Ahora está empapado, sus armas de fuego están tan mojadas que no funcionarán en un buen rato, y solo le queda sacar su espada para tratar de defenderse del grupo de saqueadores que viene hacia él y los hombres que quedan, a toda velocidad.

—¡Mátenlos! ¡No tengan miedo, y no tengan piedad! —grita para dar ánimo a sus soldados, pero la realidad es que él sabe que están atrapados. No tienen escapatoria de allí a menos que el barco decida regresar; lo cual, sería un suicidio; y es obvio que ellos los superan en número.

Su corazón late acelerado, mas, no piensa demostrarles miedo, a ninguno de los que están ahí. Con un grito de guerra, e intentando levantar su moral caída, corre hacia los saqueadores que vienen cargados con machetes, espadas, pistolas y hasta rifles.

Al comodoro no le cabe en la cabeza comprender cómo es posible que estos insurgentes tengan tantos armamentos; en definitiva, él y el rey han cometido un grave error al subestimarlos, y sabe que, si no logra detenerlos, es muy probable que logren dar el golpe al reino.

En la playa se forma una batalla campal. Los choques de las espadas, gritos, y el sonido viscoso de viseras cortadas es todo lo que se puede oír en ese lugar. Caen muchos hombres de ambos lados; Andrew intenta observar a sus soldados, pero los ataques incesantes de uno y otro no lo dejan poner atención sobre nadie más que él mismo, para tratar de sobrevivir.

No tiene tiempo para dedicarle una pelea individual a cada uno, así que va haciendo como puede, cortando por aquí y por allá a todo el que se le atraviese en el camino. Necesita huir de ahí, o lo matarán.

Uno de los saqueadores, un tipo grande y gordo, corre hacia él con el objetivo de embestirlo. El comodoro se da cuenta poco antes de que el sujeto le salte encima y lo arroje al suelo. Con un rápido movimiento lleva su espada frente a su cuerpo, y logra hacer que el mismo sujeto se la ensarte en medio del estómago, sin embargo, el peso del hombre; ahora muerto; no lo deja respirar, y mucho menos moverse.

Intenta empujar al sujeto con sus brazos, pero ha quedado en una posición extraña. Luego de un par de intentos más, logra sacárselo de encima. Lo hace rodar a un lado y se queda ahí tendido un segundo solamente, para tratar de recuperar el aliento. Al ponerse de pie, se da cuenta de que la mayoría de sus hombres están muertos.

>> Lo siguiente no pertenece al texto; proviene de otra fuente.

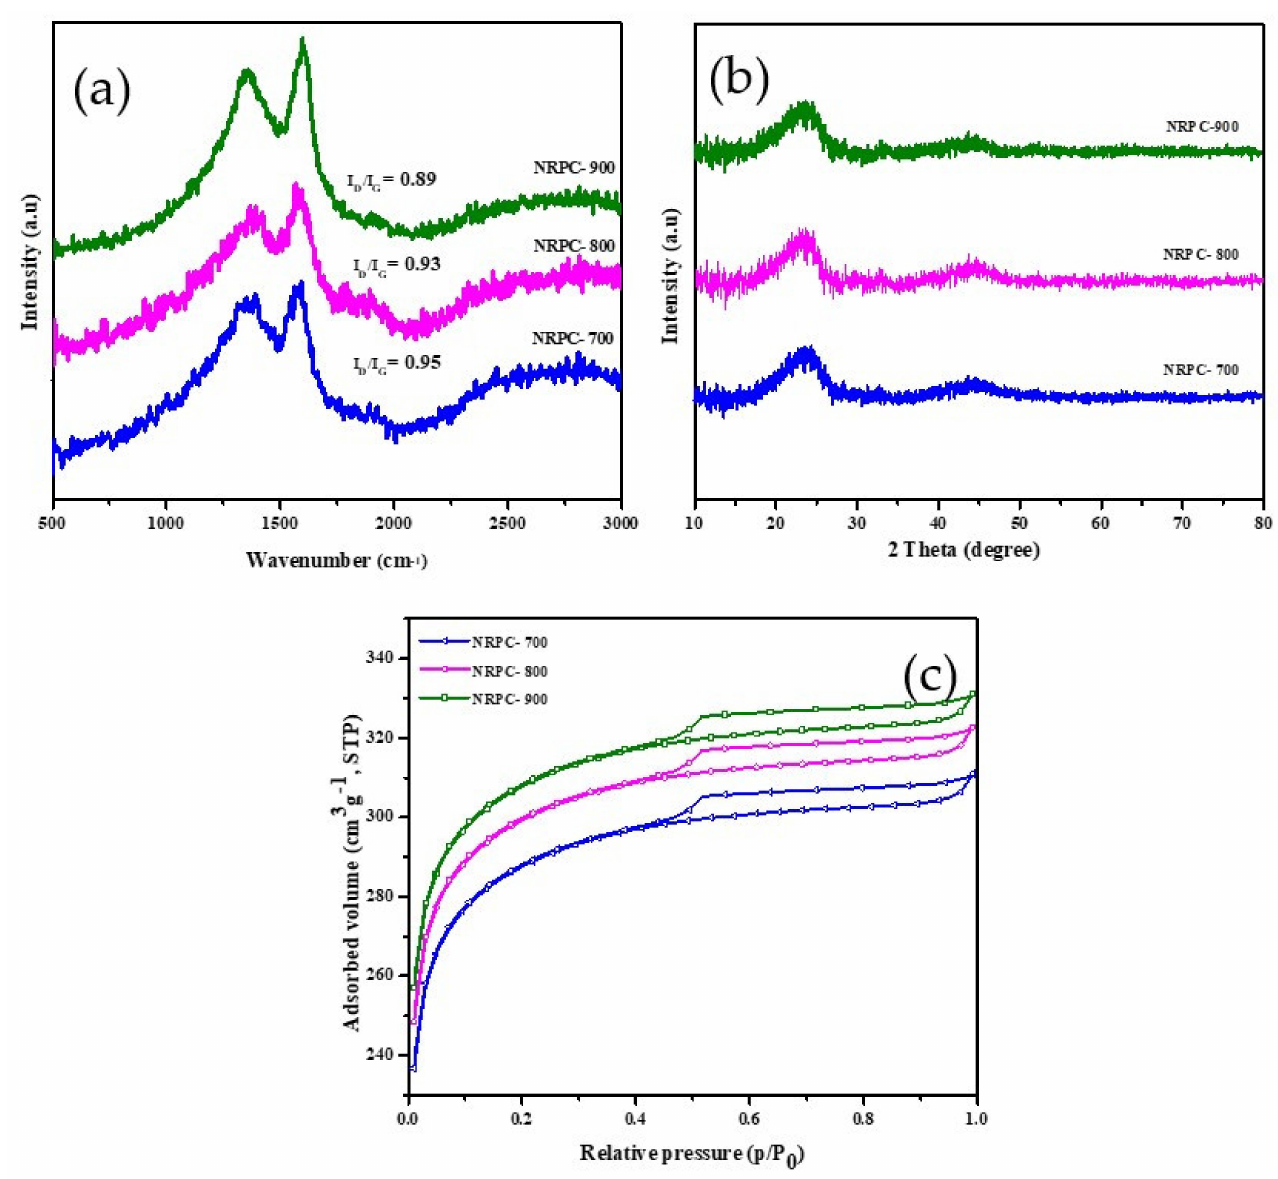
Figure 1. ( a ) Raman spectra, ( b ) XRD and ( c ) N2 adsorption isotherms of NRPCs. Nitrogen adsorption-desorption isotherms of the activated carbons are shown in Figure 1c. It could be seen that all the activated carbons—NRPC-700, NRPC-800 and NRPC- 900—exhibit type IV isotherms with similar hysteresis loops in the mesopore range. A sharp rise in N 2 isotherms were observed at a relative pressure below 0.1, representing micro-pore adsorption, which increases along with increased activation temperature. When compared with NRPC-700 and NRPC-800, the NRPC-900 sample showed a wider micropore size distribution which might be due to the higher activation temperature. A steady increase of adsorption isotherms were observed with increasing relative pressure up to P/P o = 0.9, which might be due to the gradual adsorption of N 2 molecules on the mesopores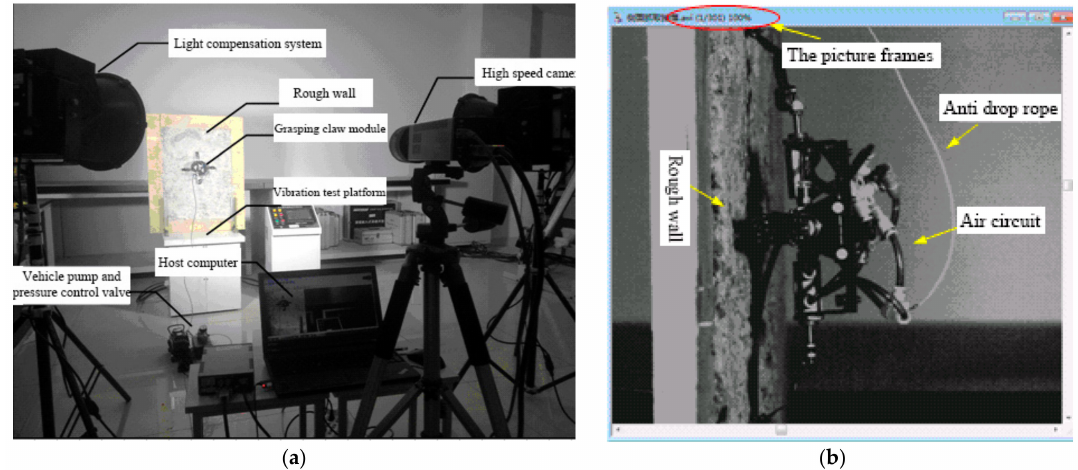
Figure 14. Indoor grabbing experiments of the grasping claws. ( a ) Vibration experiment of the grasping claws; ( b ) The picture of grabbing process.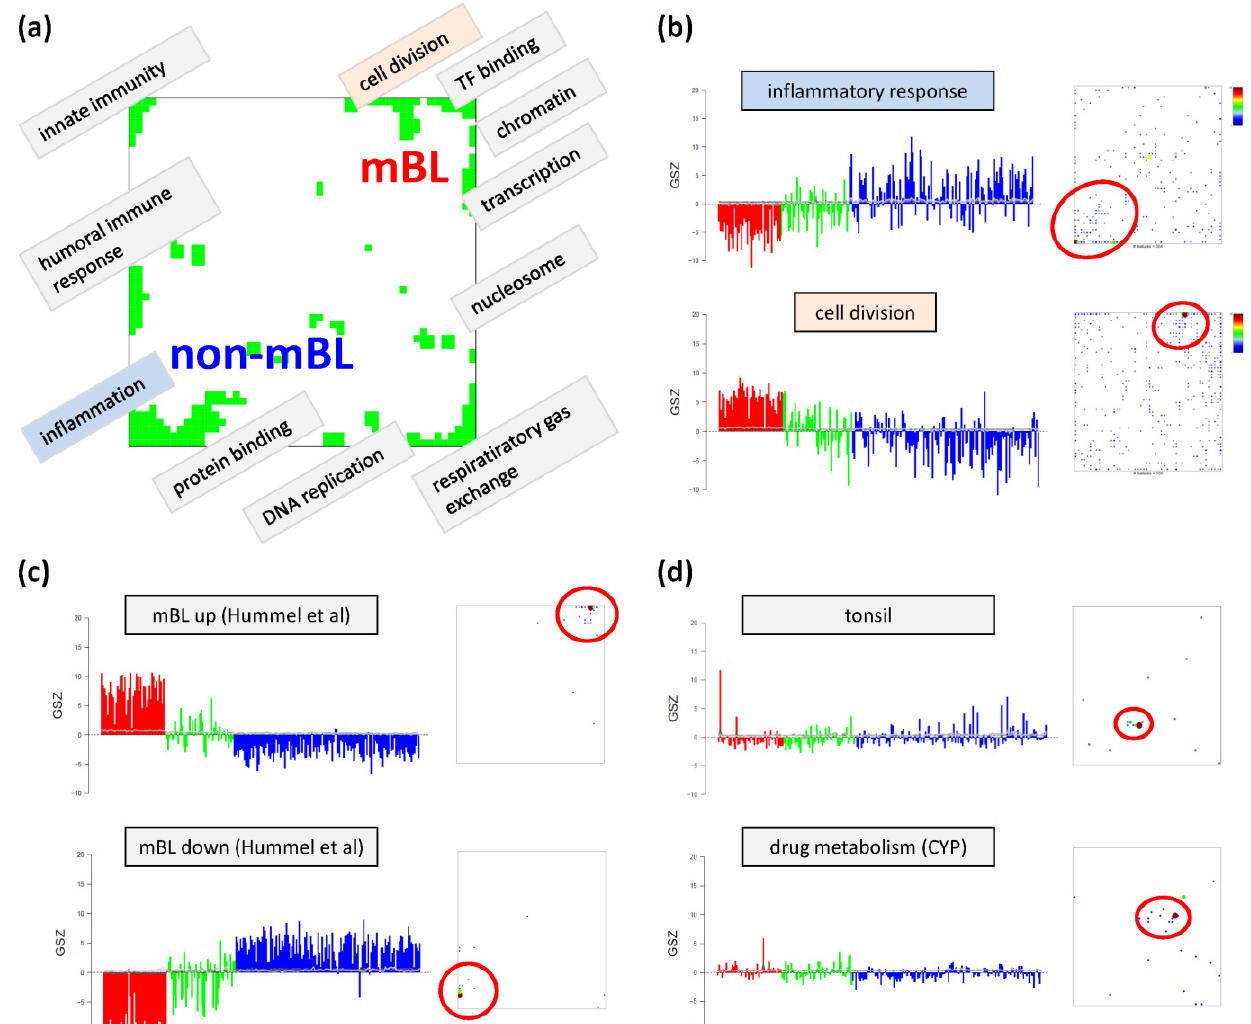
subtype. The respective gene set population maps reveal that the associated genes accumulate in the regions of spots overexpressed in the respective subtype, as expected. Figure 3. Functional analysis: ( a ) The functional context of the most abundant spots is assigned according to the topmost overexpressed gene sets in each of the spots. ( b (cid:177) d ) GSZ-profiles and population maps are shown for gene sets accumulating in the mBL and non-mBL specific overexpression spots as indicated by the red ellipses (panel b), for mBL- vs -non-mBL signature sets published previously [10] ( c ) and for sets accumulating in rare spots ( d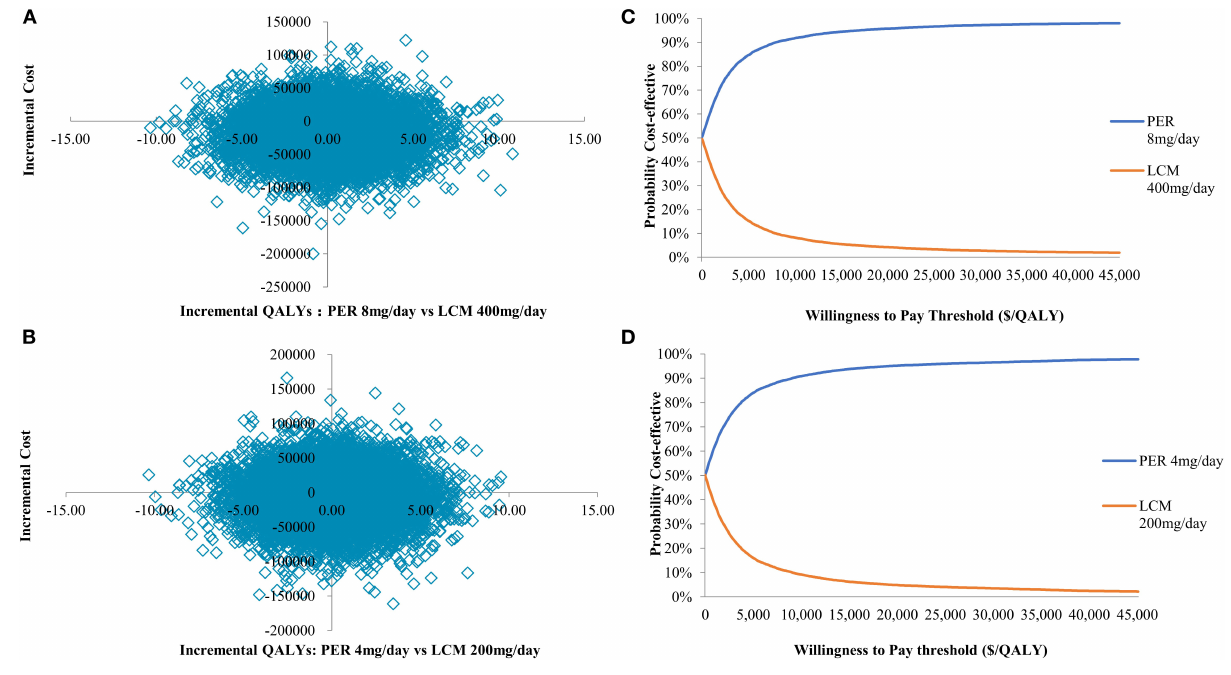
FIGURE 4 | (A,B) Scatterplot of CE plane; (C,D) Cost-effectiveness acceptability curve. PER, perampanel; LCM, lacosamide.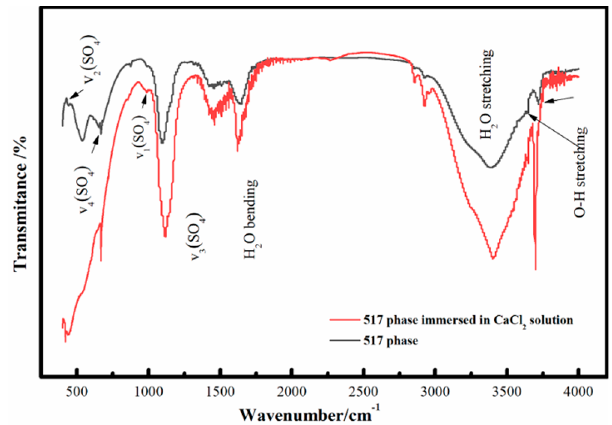
Figure 7. Infrared spectra of 517 phase before and after immersion of hardened paste in CaCl 2 solution.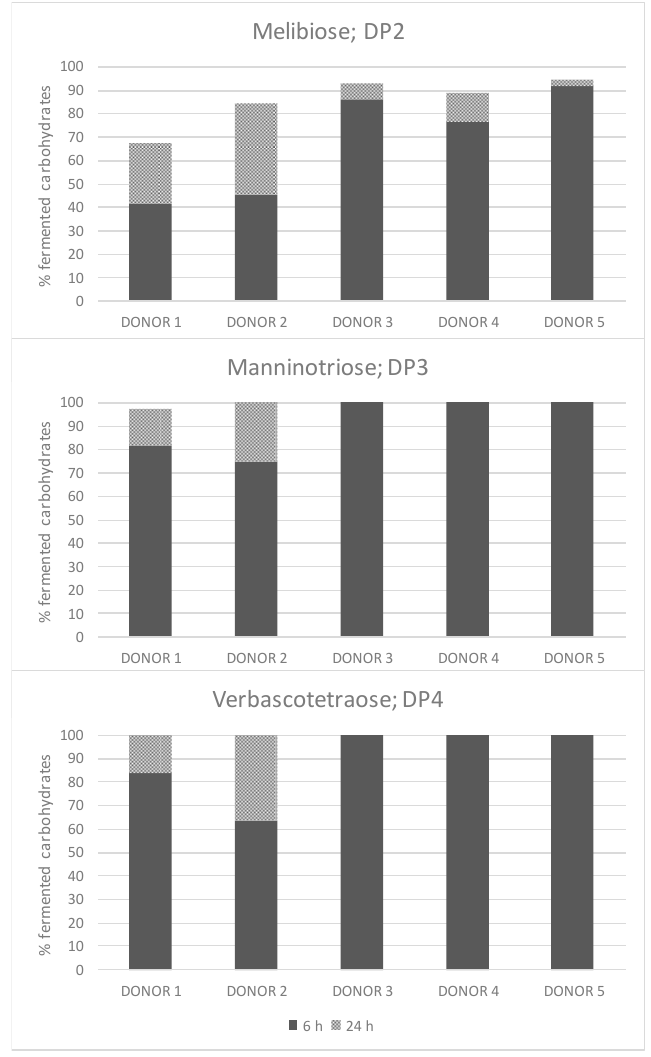
Figure 2. Relative percentage (%) of fermented melibiose (DP2), manninotriose (DP3) and verbascotetraose (DP4) following fermentation of non-fructosylated α -GOS with infant faecal samples ( n = 5). Darker and lighter colours on the bars indicate the percentage of metabolized carbohydrate after 6 and 24 h of incubation, respectively.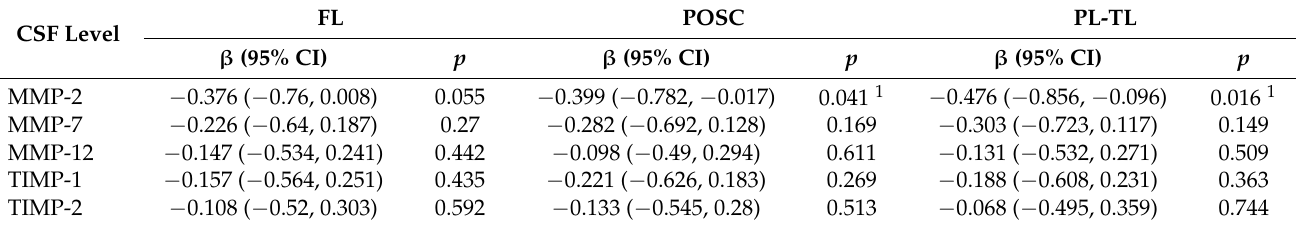
Table 3. Multiple regression model between CSF MMPs and TIMPs levels and PiB uptake in each brain ROI.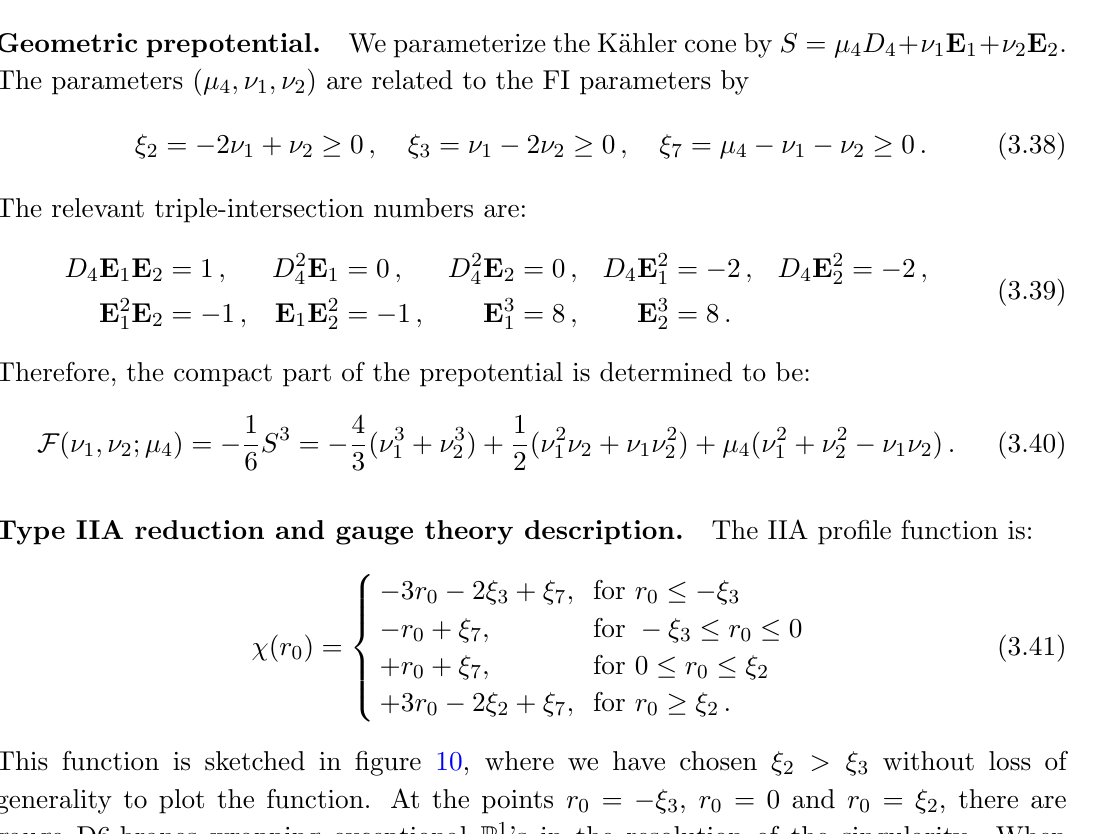
Figure 10 . Resolution (a) of the E 12 ; 0 singularity and its vertical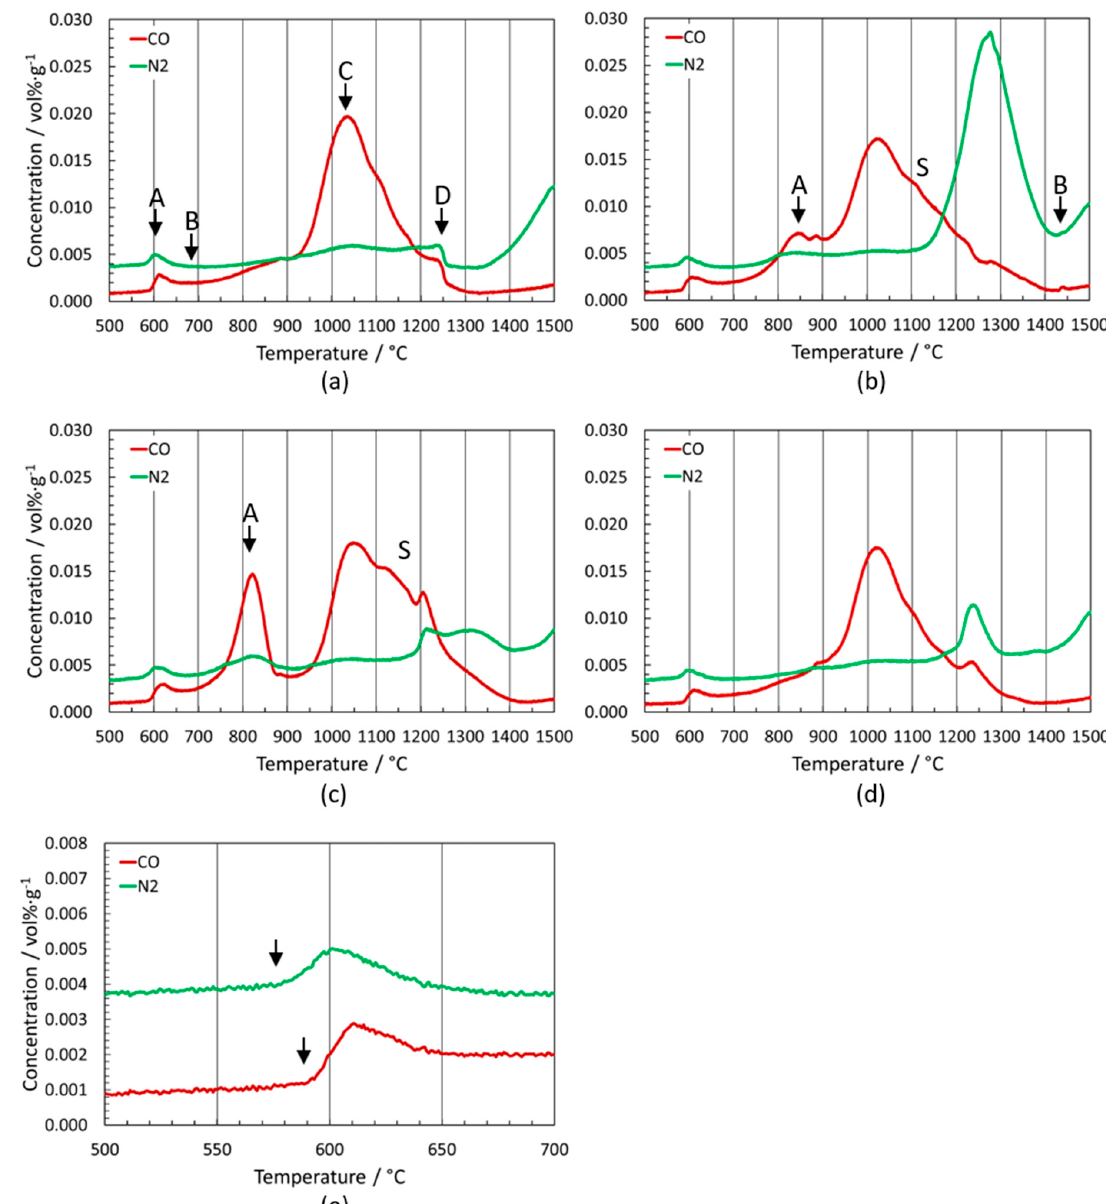
Figure 1. CO (red lines) and N 2 (green lines) outgassing of model alloys. ( a ) Ti(C,N)-Co/Ni, ( b ) Ti(C,N)-WC-Co/Ni, ( c ) Ti(C,N)-Mo 2 C-Co/Ni, ( d ) Ti(C,N)-(Ta,Nb)C-Co/Ni, ( e ) magnification of the outgassing of the binder phase.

El horror le desfigura el rostro; angustia, miedo y culpa lo embargan. ¿Cómo es que todo ha salido tan ridículamente mal? Esos hombres eran su responsabilidad, y ahora carga con la muerte de todos ellos. Lleva una mano a su pecho y respira profundo; no tiene tiempo ahora para lamentarse por la muerte de los oficiales, o el siguiente podría ser él.

Todavía quedan saqueadores en la playa buscando sobrevivientes, solo espera que al menos algunos de sus hombres hayan logrado escapar. Se oculta al lado del gran cuerpo gordo del sujeto, pues le sirve perfecto como camuflaje.

Espera allí un par de minutos, y cuando ve que los saqueadores se han alejado de donde está, sale disparado a internarse en la selva profunda. La isla sin nombre es bastante frondosa y tiene un césped alto, perfecto para camuflarse a simple vista. Andrew alcanza a ver el gran volcán humeante antes de que las copas de los árboles le tapen la visión.